Wednesday 03 October 2012

Tory Transport Secretary Patrick McLoughlin announces blithely that the West Coast main line franchise cock-up has cost taxpayers at least £40 million.

That sum is certainly an underestimate, since there will be further costs in terms of Virgin's legal challenge, a rerun franchise process, expensive lawyers and accountants to go through the next draft with a fine-tooth comb and possibly a foray into the courts by First Group to challenge the cancellation of its award.

But even if it adds up to double McLoughlin's estimate, it's a drop in the ocean compared with the £5 billion handed over annually for the private train operators to dish out to their shareholders.

McLoughlin absolve the privateers from blame, insisting that he fault lies with his department - not with the man in charge but with his civil servants.

However, George Muir, former head of the Association of Train Operating Companies (Atoc), declares that the current franchising system is at fault, since it is unworkable.

His criticism is that franchises of longer duration - upon which the government insisted to drive up the size of bids - cannot be guaranteed to deliver the level of later-years revenue needed to justify bids of the magnitude of that submitted by First Group.

Muir insists that there needs to be government responsibility to underwrite future revenues so that train companies don't walk away from their franchises, as National Express East Coast did in 2009, avoiding its financial commitments to the Treasury under the terms of its franchise.

The West Coast franchise won by First Group and now cancelled by McLoughlin ran every risk of ending in a similar shambles, but the burden would have been borne by the taxpayer.

This is because the franchise model provided for the lion's share of contributions to the Treasury to be handed over in the latter half of the franchise, enabling First Group to hand back the keys if it didn't prove as profitable as the company had claimed or believed when it submitted its tender.

Virgin Trains boss Richard Branson portrays himself as the knight in shining armour in this affair, but deciding between any of the private train operating companies is essentially a choice between a monkey and a black dog.

They all talk of better services, lower prices, more reliability and attention to passenger safety, but their overriding priority is shareholder value.

Ex-Atoc boss Muir blows the gaffe when he admits that no private train operating company will commit itself to investment and franchise payments to the Treasury without its revenue being underwritten by the government.

This undermines the free-market thesis that private companies merit profits on the basis of risking their investment in the marketplace.

These characters don't want risk.
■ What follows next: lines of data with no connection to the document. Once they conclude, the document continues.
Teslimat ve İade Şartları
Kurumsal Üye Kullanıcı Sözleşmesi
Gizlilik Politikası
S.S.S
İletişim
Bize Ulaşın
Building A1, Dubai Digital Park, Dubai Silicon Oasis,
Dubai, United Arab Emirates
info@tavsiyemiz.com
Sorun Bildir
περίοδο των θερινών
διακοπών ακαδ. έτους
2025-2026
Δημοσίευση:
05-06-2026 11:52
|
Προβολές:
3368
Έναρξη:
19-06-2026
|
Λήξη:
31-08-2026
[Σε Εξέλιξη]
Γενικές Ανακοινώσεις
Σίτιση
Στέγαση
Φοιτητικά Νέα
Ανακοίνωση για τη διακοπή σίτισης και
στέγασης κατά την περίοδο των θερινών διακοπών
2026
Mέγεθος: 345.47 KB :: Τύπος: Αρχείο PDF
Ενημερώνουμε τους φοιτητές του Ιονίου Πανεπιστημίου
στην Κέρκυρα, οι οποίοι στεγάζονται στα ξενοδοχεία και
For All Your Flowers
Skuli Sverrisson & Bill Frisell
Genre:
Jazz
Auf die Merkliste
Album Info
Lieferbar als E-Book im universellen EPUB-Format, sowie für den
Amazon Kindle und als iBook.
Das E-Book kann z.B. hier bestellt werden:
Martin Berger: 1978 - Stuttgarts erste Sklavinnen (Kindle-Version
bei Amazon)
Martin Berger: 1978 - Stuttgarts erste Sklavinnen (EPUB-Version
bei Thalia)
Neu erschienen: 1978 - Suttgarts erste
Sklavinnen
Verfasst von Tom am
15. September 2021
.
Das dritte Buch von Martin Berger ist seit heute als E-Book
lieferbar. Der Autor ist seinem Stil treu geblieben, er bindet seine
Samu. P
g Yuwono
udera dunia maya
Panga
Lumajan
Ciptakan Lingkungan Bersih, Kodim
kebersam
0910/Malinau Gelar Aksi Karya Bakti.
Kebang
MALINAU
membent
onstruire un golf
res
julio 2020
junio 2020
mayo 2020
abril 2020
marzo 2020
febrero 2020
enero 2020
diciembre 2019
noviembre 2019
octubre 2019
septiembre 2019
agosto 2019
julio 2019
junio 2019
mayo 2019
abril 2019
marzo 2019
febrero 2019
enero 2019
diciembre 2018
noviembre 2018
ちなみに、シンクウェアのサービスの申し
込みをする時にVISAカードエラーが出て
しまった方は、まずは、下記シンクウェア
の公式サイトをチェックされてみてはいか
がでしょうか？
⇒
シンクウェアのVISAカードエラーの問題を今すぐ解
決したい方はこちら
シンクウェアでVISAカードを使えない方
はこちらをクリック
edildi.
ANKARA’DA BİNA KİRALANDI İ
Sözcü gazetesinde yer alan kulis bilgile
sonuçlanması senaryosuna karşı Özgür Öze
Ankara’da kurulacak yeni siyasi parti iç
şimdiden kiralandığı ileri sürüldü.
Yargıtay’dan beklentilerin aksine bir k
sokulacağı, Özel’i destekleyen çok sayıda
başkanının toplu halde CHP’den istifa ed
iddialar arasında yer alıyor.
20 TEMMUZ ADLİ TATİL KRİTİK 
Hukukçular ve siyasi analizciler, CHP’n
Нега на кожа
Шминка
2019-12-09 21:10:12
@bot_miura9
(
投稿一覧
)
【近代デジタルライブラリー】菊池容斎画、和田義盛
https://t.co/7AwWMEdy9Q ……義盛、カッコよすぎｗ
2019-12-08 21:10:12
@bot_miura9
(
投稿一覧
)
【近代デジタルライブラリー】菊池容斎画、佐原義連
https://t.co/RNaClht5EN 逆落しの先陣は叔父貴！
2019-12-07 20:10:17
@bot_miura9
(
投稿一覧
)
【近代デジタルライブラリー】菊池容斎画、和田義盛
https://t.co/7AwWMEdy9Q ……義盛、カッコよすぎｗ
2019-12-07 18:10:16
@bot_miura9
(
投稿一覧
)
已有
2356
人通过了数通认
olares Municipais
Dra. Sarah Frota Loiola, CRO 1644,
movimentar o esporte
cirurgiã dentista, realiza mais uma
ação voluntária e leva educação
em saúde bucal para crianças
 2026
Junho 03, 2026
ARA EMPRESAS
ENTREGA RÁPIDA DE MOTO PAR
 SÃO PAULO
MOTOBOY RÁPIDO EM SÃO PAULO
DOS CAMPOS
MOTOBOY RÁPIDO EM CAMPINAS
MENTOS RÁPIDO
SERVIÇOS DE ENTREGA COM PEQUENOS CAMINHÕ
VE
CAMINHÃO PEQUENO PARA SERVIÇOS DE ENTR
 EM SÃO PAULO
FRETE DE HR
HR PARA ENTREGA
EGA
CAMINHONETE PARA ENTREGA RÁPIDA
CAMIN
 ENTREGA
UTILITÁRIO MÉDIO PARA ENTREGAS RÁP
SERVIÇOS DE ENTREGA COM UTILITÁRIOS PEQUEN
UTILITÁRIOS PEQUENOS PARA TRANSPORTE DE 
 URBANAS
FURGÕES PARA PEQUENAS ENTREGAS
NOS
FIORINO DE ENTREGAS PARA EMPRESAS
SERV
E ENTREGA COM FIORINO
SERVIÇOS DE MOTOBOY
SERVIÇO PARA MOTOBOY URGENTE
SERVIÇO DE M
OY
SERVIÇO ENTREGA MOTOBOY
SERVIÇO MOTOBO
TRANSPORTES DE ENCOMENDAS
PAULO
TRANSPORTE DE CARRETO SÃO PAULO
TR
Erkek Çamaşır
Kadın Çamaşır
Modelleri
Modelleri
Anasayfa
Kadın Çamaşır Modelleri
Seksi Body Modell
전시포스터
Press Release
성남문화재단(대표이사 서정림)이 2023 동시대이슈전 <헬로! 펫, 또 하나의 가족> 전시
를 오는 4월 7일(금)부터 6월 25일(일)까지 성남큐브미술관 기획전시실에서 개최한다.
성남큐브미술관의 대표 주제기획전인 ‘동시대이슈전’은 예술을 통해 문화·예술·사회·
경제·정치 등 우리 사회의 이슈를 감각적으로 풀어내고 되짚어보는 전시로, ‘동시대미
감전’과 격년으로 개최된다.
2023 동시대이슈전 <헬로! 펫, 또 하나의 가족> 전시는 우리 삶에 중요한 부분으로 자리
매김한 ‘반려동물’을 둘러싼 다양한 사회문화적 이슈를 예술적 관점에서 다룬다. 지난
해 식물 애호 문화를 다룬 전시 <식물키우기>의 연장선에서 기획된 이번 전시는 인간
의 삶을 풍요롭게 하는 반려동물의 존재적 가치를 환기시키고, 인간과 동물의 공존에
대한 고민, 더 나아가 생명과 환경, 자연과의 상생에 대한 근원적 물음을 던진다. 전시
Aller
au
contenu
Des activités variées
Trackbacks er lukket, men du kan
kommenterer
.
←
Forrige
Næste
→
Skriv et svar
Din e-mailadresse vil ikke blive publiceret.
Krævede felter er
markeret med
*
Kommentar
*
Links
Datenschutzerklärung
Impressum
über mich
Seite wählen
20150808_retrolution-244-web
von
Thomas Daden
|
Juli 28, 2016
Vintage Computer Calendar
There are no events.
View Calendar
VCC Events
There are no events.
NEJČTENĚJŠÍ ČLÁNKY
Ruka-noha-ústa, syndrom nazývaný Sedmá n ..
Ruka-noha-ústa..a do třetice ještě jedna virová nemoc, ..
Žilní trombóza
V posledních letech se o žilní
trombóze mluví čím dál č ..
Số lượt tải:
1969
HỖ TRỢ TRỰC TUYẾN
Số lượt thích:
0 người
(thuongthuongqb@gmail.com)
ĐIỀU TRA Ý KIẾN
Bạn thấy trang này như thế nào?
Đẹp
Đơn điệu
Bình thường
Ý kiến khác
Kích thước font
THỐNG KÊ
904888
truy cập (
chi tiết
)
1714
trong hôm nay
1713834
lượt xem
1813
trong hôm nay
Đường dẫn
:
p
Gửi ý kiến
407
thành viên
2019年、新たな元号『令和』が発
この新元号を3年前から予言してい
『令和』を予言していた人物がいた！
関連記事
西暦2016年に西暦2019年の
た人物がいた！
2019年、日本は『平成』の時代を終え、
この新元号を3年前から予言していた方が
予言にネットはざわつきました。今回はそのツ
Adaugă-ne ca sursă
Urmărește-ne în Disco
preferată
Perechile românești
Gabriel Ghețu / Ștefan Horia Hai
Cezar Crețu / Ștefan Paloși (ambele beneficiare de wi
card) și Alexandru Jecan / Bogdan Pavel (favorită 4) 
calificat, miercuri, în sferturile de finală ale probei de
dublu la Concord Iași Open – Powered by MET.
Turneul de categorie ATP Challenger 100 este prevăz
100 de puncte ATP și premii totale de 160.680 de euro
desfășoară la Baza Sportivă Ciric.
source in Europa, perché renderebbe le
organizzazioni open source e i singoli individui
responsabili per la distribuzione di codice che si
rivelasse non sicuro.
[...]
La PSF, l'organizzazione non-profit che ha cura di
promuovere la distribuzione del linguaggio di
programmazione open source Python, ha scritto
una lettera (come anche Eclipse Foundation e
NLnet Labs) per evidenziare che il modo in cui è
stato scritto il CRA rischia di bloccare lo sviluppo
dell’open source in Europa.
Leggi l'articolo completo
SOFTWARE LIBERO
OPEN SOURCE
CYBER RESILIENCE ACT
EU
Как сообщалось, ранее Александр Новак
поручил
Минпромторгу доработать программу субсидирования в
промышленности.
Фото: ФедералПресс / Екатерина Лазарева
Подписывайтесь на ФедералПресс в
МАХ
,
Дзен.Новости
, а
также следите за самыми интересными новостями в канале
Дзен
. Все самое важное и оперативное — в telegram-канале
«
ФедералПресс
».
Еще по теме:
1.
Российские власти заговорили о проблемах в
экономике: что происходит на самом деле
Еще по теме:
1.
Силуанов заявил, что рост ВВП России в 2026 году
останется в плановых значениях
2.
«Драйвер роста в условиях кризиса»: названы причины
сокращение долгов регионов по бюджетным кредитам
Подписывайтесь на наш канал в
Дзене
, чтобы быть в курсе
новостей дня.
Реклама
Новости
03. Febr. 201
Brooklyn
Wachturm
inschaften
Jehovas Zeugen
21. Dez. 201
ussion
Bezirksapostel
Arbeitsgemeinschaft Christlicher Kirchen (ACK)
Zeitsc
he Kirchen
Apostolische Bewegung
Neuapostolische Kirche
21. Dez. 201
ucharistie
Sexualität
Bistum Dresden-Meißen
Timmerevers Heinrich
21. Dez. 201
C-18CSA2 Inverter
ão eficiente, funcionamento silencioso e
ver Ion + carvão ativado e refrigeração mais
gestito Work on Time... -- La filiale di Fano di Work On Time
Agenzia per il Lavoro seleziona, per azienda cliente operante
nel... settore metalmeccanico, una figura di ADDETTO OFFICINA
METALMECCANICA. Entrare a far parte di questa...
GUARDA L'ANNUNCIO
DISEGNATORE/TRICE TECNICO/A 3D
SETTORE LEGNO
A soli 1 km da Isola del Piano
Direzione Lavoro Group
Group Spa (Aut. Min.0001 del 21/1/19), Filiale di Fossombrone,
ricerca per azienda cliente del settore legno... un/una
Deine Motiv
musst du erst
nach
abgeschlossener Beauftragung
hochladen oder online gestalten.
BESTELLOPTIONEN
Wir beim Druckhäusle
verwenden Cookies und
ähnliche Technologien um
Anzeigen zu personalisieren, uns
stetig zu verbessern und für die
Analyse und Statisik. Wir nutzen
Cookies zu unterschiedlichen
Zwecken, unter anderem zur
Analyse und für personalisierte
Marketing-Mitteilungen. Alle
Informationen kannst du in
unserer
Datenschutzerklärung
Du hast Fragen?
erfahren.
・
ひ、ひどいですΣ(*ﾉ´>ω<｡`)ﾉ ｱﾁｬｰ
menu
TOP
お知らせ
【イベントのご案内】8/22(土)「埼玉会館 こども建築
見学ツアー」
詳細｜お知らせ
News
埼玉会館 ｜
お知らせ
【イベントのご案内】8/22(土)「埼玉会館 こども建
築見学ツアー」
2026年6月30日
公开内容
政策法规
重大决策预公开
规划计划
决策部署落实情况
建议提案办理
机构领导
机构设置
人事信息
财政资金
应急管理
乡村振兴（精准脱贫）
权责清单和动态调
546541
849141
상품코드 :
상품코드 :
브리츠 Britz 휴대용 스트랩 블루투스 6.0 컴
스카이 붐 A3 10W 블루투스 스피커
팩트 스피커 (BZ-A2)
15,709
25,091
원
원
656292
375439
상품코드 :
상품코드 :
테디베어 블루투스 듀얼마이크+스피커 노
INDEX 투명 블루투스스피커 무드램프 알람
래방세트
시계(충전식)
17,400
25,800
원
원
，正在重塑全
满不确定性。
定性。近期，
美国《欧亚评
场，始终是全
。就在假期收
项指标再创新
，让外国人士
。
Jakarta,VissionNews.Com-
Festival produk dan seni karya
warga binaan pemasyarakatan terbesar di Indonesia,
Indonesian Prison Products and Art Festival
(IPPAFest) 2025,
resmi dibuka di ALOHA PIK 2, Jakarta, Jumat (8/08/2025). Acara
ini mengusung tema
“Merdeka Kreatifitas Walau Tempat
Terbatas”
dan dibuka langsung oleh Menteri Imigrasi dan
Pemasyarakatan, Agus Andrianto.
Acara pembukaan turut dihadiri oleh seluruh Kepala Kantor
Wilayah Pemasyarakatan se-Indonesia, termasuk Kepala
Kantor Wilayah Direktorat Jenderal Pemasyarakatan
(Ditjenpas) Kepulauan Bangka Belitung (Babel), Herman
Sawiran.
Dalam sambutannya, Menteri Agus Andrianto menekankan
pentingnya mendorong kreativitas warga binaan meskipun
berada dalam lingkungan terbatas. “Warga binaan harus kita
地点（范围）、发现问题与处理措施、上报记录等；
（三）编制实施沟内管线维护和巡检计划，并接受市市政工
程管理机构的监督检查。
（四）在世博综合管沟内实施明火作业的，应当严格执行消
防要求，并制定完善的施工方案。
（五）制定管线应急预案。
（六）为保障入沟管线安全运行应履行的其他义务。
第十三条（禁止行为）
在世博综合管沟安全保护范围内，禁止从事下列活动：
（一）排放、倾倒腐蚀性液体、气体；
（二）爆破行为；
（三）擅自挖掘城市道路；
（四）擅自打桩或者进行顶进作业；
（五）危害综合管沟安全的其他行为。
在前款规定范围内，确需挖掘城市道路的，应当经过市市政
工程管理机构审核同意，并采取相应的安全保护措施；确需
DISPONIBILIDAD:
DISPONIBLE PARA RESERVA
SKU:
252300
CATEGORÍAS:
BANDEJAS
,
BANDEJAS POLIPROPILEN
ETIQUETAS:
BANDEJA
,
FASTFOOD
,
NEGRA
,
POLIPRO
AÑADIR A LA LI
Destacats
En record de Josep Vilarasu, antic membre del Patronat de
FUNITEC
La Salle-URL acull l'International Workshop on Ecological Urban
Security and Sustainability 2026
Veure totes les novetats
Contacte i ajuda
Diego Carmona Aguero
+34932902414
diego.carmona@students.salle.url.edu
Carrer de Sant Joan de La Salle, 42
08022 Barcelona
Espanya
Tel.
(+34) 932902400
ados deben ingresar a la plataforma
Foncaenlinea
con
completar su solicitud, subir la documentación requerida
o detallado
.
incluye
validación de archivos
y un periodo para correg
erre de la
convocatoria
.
They want certainty.

They want profits guaranteed by the taxpayer in return for their supposed expertise in making the railways more efficient and less dependent on state finance.

Privatisation has cost the people of Britain countless billions in subsidies, escalating fares and a higher level of casualties in avoidable accidents.

Ed Miliband calls this latest privatised railway fiasco "another government screw-up, another government mistake," but the blame lies with rail privatisation itself.

Rather than score tedious political points by questioning current government competence, Miliband should have the courage of popular conviction and declare that the next Labour government will return our railways to public ownership.